A notre époque plongée dans un nihilisme économique et libéral, les vrais artistes semblent avoir disparu. Où sont les nouveaux Georges Brassens, les nouveaux Jacques Brel, les nouveaux Léo Ferré... ? N'existent-ils tout simplement pas ? Ou sont-ils noyés dans l'idéologie du relativisme absolu qui laisse le monopole à l'argent, au marché, au commerce ?

Car si tout est relatif, il n'y a pas de vérité absolue, seulement des vérités totalement subjectives, autrement dit : tout vaut tout, et donc tout vaut rien.
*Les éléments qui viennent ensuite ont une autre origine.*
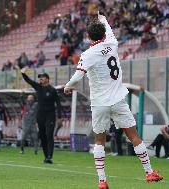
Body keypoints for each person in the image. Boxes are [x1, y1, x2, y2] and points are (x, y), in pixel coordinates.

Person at [64, 13, 163, 189]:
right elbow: (107, 27)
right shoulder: (112, 43)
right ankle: (149, 172)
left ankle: (102, 181)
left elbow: (78, 76)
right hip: (118, 99)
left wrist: (67, 86)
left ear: (88, 36)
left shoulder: (88, 54)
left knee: (100, 141)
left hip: (100, 103)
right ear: (104, 33)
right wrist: (102, 17)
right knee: (134, 137)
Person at [21, 68, 62, 164]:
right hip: (40, 116)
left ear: (47, 79)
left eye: (42, 78)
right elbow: (29, 81)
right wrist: (23, 73)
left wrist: (59, 117)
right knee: (43, 136)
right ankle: (46, 156)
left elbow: (58, 103)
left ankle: (49, 156)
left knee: (49, 134)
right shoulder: (38, 87)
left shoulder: (52, 90)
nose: (40, 79)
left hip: (50, 115)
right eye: (39, 78)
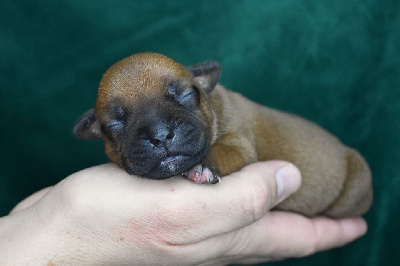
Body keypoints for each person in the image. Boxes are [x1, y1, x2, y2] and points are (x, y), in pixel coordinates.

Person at [0, 161, 367, 265]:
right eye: (117, 123)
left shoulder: (227, 115)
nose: (160, 134)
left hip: (343, 189)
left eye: (181, 98)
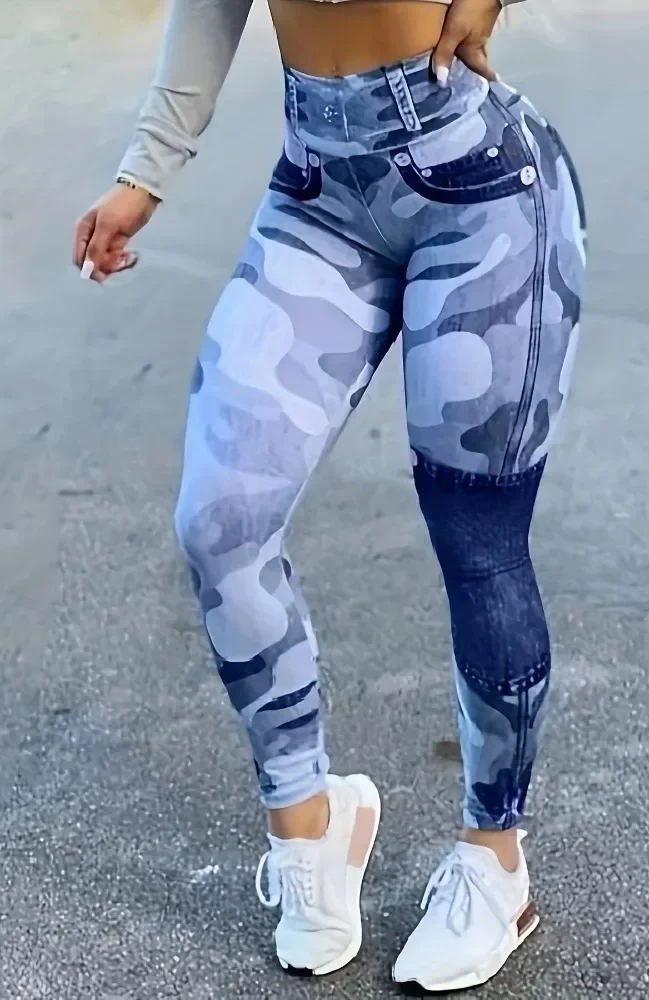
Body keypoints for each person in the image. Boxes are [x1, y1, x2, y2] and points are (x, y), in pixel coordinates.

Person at [73, 0, 586, 989]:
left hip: (481, 184)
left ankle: (495, 862)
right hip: (319, 193)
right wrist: (145, 171)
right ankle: (311, 822)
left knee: (477, 539)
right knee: (219, 520)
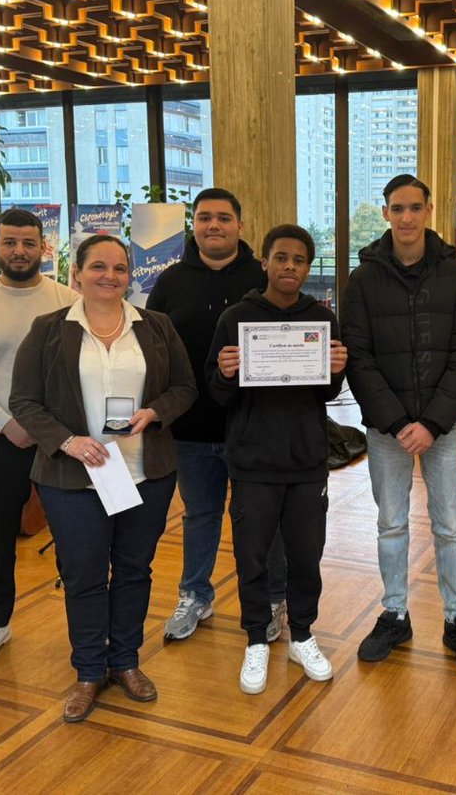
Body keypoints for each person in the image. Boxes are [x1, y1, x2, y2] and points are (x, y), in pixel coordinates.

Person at [9, 234, 196, 723]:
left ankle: (126, 661)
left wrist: (156, 410)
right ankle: (90, 670)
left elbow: (185, 387)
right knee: (84, 575)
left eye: (119, 268)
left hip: (144, 472)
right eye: (98, 267)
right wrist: (67, 441)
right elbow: (24, 402)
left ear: (130, 275)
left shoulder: (156, 326)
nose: (109, 276)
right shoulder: (49, 330)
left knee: (135, 569)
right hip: (73, 478)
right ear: (77, 274)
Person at [341, 174, 456, 672]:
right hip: (387, 431)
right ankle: (395, 612)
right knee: (391, 524)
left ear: (428, 212)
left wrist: (431, 422)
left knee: (450, 526)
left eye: (414, 208)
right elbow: (357, 358)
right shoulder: (361, 280)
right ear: (385, 213)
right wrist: (400, 421)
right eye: (396, 208)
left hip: (441, 430)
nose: (406, 217)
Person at [207, 224, 347, 694]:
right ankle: (255, 640)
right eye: (281, 258)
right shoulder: (236, 317)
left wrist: (335, 369)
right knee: (251, 557)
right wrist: (227, 373)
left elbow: (326, 392)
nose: (290, 267)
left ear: (309, 267)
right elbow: (216, 390)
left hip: (307, 461)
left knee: (307, 555)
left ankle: (303, 634)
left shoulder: (321, 318)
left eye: (300, 260)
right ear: (265, 262)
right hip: (252, 462)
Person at [145, 188, 287, 643]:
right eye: (204, 218)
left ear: (240, 226)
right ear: (194, 226)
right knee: (200, 515)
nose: (214, 226)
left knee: (264, 520)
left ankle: (271, 600)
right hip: (190, 429)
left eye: (224, 218)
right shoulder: (168, 283)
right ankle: (195, 595)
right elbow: (155, 353)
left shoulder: (261, 278)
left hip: (254, 428)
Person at [0, 208, 78, 665]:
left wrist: (44, 428)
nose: (19, 251)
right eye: (10, 242)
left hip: (59, 440)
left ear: (43, 247)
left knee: (74, 533)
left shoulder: (67, 299)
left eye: (29, 243)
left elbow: (75, 375)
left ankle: (82, 628)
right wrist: (8, 422)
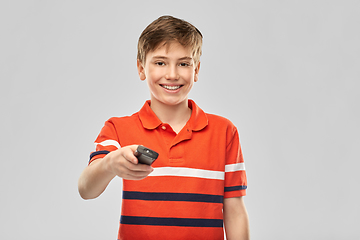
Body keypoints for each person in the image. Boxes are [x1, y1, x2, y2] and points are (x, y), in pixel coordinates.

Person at [78, 15, 249, 240]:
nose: (172, 74)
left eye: (184, 63)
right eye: (160, 62)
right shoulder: (118, 128)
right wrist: (110, 163)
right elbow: (86, 189)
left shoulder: (224, 131)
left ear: (196, 70)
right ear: (141, 68)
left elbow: (234, 209)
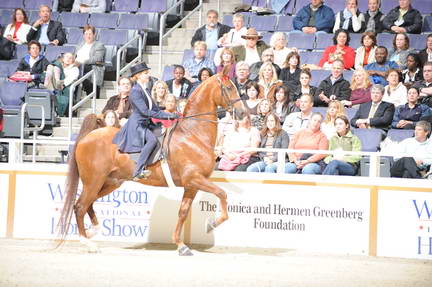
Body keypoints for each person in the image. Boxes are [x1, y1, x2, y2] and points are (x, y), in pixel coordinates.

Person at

Ainsi tout le monde a raison quoiqu'il dise, quoiqu'il fasse, puisque l'objectivité est impossible. De cette manière la dernière chanson d'un Booba sera placée sur le même pied d'égalité qu'une chanson de Brassens, la dernière #Musique de David Guetta vaudra un prélude de Joan Sebastian Bach et le cul affiché à la télévision d'un Mickael Youn, l'humour caustique de Pierre Desproges.

Pourtant, bien que nous entrevoyons tout sous l'angle de notre subjectivité, il n'en reste pas moins qu'une objectivité est possible. Chaque subjectivité porte une part de l'universel en lui et le Moi total est un leurre de la conscience qui débine le Soi, dont la part est autrement plus importante. Il existe bien une vérité, la vérité, qui possède une pluralité de façades selon les individus qui l'interprètent, souvent d'une façon erronée. 

On voit bien alors le danger d'une telle idéologie niant l'absolu du Vrai. Tout le monde peut faire tout et n'importe quoi sans se soucier de la vérité, de la justesse, de l'intelligence, de ses actions. Et c'est d'ailleurs ce qu'il se passe actuellement. Aujourd'hui les rois, nos "grands Hommes", sont des histrions, qui sous prétexte de divertissement, entretiennent, ce que Nicolas Bedos nommait récemment dans un article publié dans le Huffington Post, la tyrannie de la déconne, qui élève le dernier bouffon venu au rang de star. Le potache et la vulgarité font désormais la loi enlisant les vrais artistes dans l'océan de boue du fun, du cool, du sensationnel.

Dans ce nihilisme généralisé où tout se vaut, rendant impossible toute hiérarchie des valeurs, c'est donc le gain qui détient la primauté. Le travail artistique est dénigré au profit de l'aspect purement commercial. Les starlettes de la société actuelle ne sont pas celles qui ont fourni les travaux de meilleure qualité, mais celles qui possèdent le capital vente le plus élevé. Dans cet ordre d'idée consumériste, on ne se préoccupe guère des vrais-artistes et fabrique des pseudo-artistes à tire-larigot, plus motivés par leur carrière que par ce qu'ils ont à transmettre au public. Au revoir les artistes, bienvenue aux carriéristes !

Alors, je le déclare : la culture se meurt ! et avec elle les artistes qui se voient refuser la publication de leur oeuvre parce qu'elle n'est pas assez commerciale. Le mépris de l'intellect et de la raison enclenché par un complexe d'infériorité des moins érudits a donc permis de mettre tout le monde au même niveau en abaissant les plus forts, les plus intelligents, aux côtés des plus faibles, des moins bons, parce qu'il est plus facile de procéder de la sorte plutôt que de viser l'élévation du plus faible au niveau du plus fort, et même plus.